Zero Trust Security Model in Microservices Architecture
1. Dr. B. Samatha
Department of Computer Science and Engineering,
Koneru Lakshmaiah Education Foundation,
Vaddeswaram 522502, Andhra Pradesh, India.
e-mail: bsamatha@kluniverstiy.in
2. A. Saketh
Department of Computer Science and, Engineering
Koneru Lakshmaiah Education Foundation,
Vaddeswaram 522502, Andhra Pradesh, India.
e-mail: 2200031792@kluniverstiy.in
4. G. Manikanta
Department of Computer Science and, Engineering
Koneru Lakshmaiah Education Foundation,
Vaddeswaram 522502, Andhra Pradesh, India.

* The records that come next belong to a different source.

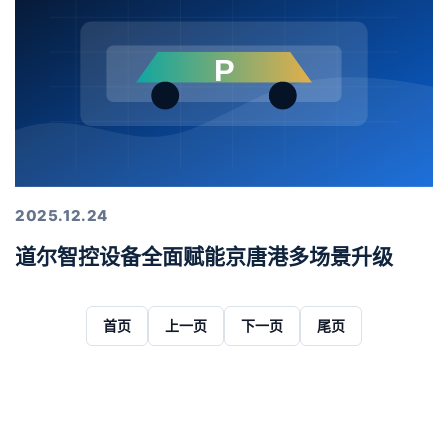
2025.12.24
道尔智控设备全面赋能京唐港多场景升级
首页
上一页
下一页
尾页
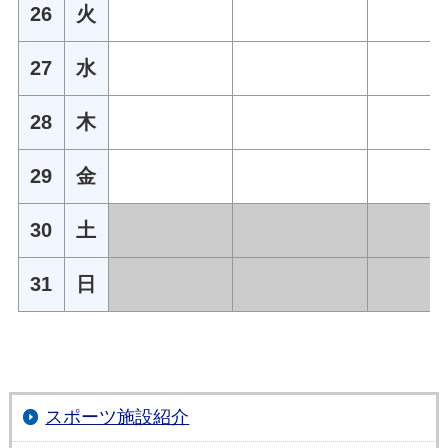
26
火
27
水
28
木
29
金
30
土
31
日
スポーツ施設紹介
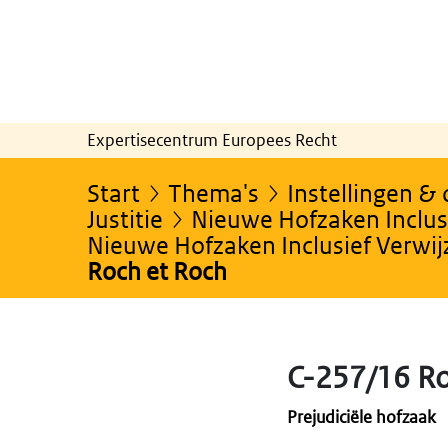
Expertisecentrum Europees Recht
Start
Thema's
Instellingen &
Justitie
Nieuwe Hofzaken Inclusi
Nieuwe Hofzaken Inclusief Verwi
Roch et Roch
C-257/16 Ro
Prejudiciële hofzaak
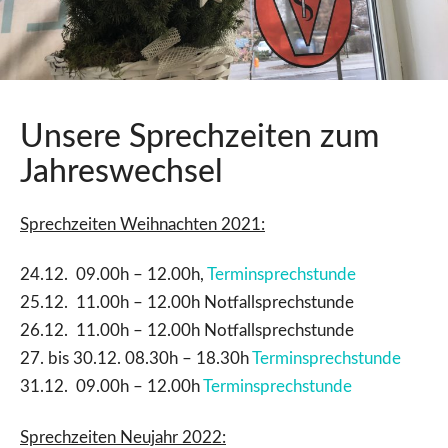
Unsere Sprechzeiten zum
Jahreswechsel
Sprechzeiten Weihnachten 2021:
24.12. 09.00h – 12.00h,
Terminsprechstunde
25.12. 11.00h – 12.00h Notfallsprechstunde
26.12. 11.00h – 12.00h Notfallsprechstunde
27. bis 30.12. 08.30h – 18.30h
Terminsprechstunde
31.12. 09.00h – 12.00h
Terminsprechstunde
Sprechzeiten Neujahr 2022:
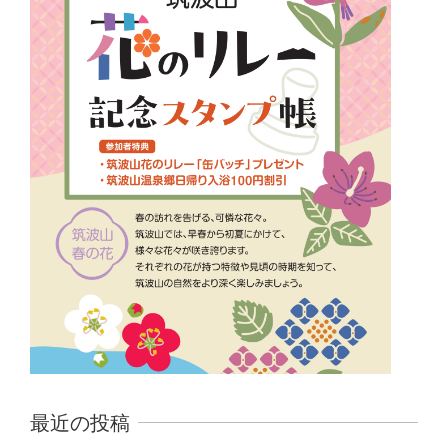
最近の投稿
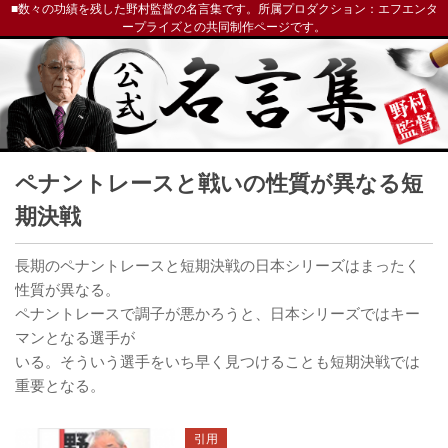
■数々の功績を残した野村監督の名言集です。所属プロダクション：エフエンタ
ープライズとの共同制作ページです。
ペナントレースと戦いの性質が異なる短
期決戦
長期のペナントレースと短期決戦の日本シリーズはまったく
性質が異なる。
ペナントレースで調子が悪かろうと、日本シリーズではキー
マンとなる選手が
いる。そういう選手をいち早く見つけることも短期決戦では
重要となる。
引用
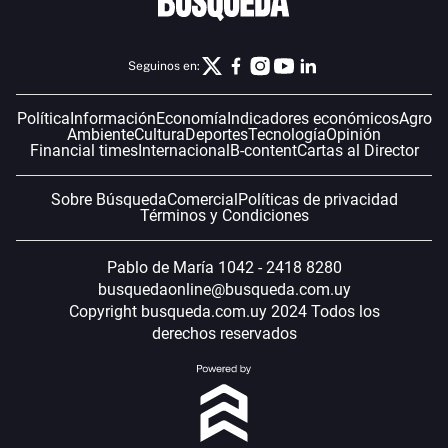
Seguinos en:
Política
Información
Economía
Indicadores económicos
Agro
Ambiente
Cultura
Deportes
Tecnología
Opinión
Financial times
Internacional
B-content
Cartas al Director
Sobre Búsqueda
Comercial
Políticas de privacidad
Términos y Condiciones
Pablo de María 1042 - 2418 8280
busquedaonline@busqueda.com.uy
Copyright busqueda.com.uy 2024 Todos los
derechos reservados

e-mail: 2200032627@kluniverstiy.in
3. K. Naveen Kumar
Department of Computer Science and, Engineering
Koneru Lakshmaiah Education Foundation,
Vaddeswaram 522502, Andhra Pradesh, India.
e-mail: 2200032310@kluniverstiy.in
Abstract— This paper introduces Zero which is a layer (Spring) security platform, which implements zero-trust access to heterogeneous meshes-of-services. Marriage of the adaptive risk scoring and device fingerprinting system is combined with OAuth-like session tokens and multi-factor authentication using time-synchronized OTP challenges transmitted using hardened SMTP mailers. Zero combines rate-limited OTP issuing, policy- aware flows of sessions and contextual authorization based upon the telemetry from both stacks. Analysis of the Python and Java backends shows that the least-privilege controls have been consistently enforced, exposure to credential replay is minimized, as well as cross-mesh interactions full traceability has been achieved. We demonstrate that modest dynamic incursion-oriented SQLite storage options with JVM based audit trails keep compliance observable even at sub-100 ms authorization lag times, rendering Zero appropriate to midsize businesses aimed at the focus of achieving some bypassed zero- trust implementation.
Keywords— Zero trust; multi-factor authentication; OTP enforcement; service mesh security; adaptive access control; device fingerprinting; dual-stack architecture; Spring Boot; risk- based authorization.